After Gail's, my elder sister, wedding and reception family and friends were invited back to mum's house. She had laid on quite a spread I recall. Among the guests were the grandparents of the groom. They really were lovely people and when Mum was clearing up the day after she found some money left under a tray with a little note from Andrew's grandad saying how much he had enjoyed himself and that he had left a little token of appreciation to help defray the cost of the buffet. I remember Mum was really touched and she excitedly told me he had left £20. Not a lot these days but in the early seventies a handy sum. "I gave your Dad a fiver" she told me "and he's going out for a drink." Now when Dad had a few bob in his pocket and was getting ready to go to the village local (The Junction Hotel) he tended to whistle happily and as he skipped off down the road he was certainly whistling that day because I went with him and he bought the first round.

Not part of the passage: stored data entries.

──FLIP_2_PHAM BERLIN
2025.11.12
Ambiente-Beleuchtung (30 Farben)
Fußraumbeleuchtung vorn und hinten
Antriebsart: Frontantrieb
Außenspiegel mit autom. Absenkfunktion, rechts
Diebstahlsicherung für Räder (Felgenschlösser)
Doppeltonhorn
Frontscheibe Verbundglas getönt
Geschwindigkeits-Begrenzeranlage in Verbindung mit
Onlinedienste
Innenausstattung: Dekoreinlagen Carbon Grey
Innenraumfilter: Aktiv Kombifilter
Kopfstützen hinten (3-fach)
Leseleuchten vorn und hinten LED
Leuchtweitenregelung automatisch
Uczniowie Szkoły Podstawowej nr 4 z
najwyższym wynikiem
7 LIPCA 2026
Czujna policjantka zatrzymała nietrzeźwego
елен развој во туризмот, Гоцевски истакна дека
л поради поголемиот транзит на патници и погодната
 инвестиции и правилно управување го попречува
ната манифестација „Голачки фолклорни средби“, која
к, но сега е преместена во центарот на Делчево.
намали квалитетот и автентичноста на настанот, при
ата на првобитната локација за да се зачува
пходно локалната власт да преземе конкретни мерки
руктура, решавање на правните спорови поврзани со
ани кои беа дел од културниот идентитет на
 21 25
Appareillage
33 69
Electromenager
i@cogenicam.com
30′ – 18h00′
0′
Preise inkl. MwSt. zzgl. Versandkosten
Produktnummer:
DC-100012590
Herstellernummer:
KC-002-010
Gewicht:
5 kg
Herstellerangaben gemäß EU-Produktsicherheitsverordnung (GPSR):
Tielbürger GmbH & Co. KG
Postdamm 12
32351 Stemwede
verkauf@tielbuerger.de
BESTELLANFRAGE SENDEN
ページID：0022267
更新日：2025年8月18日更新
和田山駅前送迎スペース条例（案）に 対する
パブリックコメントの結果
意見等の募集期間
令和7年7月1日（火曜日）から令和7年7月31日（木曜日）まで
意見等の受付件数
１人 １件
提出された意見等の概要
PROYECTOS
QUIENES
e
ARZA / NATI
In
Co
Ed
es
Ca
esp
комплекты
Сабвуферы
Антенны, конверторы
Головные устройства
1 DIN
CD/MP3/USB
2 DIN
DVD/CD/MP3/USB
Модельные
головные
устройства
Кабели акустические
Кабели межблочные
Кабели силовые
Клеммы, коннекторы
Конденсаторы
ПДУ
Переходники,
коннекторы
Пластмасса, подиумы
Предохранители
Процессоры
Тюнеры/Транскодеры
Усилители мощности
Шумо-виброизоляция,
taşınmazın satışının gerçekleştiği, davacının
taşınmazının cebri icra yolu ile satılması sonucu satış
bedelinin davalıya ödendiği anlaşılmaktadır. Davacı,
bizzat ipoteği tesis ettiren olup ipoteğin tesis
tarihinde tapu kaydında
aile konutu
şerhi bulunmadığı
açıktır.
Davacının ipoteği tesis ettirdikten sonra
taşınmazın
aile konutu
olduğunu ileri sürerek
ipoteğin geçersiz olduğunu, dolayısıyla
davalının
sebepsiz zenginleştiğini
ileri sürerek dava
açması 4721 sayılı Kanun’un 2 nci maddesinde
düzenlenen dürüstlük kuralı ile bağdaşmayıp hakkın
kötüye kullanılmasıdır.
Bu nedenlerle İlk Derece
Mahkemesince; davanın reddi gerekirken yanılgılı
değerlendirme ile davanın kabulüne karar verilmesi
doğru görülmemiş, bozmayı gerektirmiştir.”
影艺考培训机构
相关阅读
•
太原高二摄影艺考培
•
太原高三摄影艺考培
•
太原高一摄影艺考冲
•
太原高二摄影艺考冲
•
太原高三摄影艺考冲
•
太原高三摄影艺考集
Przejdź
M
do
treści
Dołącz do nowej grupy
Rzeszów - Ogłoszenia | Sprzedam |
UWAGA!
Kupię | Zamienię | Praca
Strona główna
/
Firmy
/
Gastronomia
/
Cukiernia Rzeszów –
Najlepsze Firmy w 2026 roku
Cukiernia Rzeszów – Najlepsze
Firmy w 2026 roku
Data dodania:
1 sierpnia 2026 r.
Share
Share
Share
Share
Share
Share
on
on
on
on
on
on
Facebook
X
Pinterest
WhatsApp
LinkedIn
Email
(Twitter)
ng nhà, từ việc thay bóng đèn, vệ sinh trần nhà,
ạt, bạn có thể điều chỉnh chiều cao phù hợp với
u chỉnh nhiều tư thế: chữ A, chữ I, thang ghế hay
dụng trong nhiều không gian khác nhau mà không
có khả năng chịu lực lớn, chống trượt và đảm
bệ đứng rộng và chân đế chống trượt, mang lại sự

Fast forward thirty years. Sadly Dad had now gone and Mum was living in York in the same village as us. She rang me and was clearly in a state. "You'll have to come round", she said "I'm really upset!". Not having a clue what was wrong I hastily dashed round to her bungalow to find out what was going on. Fearing something serious I was relieved to find her in her chair and seeming more angry than upset. "Your father" she said in the tone that only women can use. As I calmed her down it transpired she had been talking to Gail on the phone and somehow the subject of her wedding had come up. When Mum had mentioned how touched she was that Andrew's grandad had left £20 behind that day there was a pause. "But Mum" Gail eventually said "he left £50!" That was the bombshell that had caused the upset and Mum was fuming that Dad had conned her yet again. He'd pocketed £30 before she found the money and to add insult to injury she'd given him another £5 to go for a drink. Obviously he couldn't refuse her kind offer - no wonder he was whistling so merrily! I just burst out laughing and eventually Mum saw the funny side of it too - how even though he was no longer with us he could still have such an effect on us. The laughter was mingled with tears because it brought back memories and we both realised how much we missed him and still do.
I hope you enjoyed this little anecdote and I for one am looking forward to the completion of Mum's latest book which will contain lots more memories of a man I am pleased was my Dad.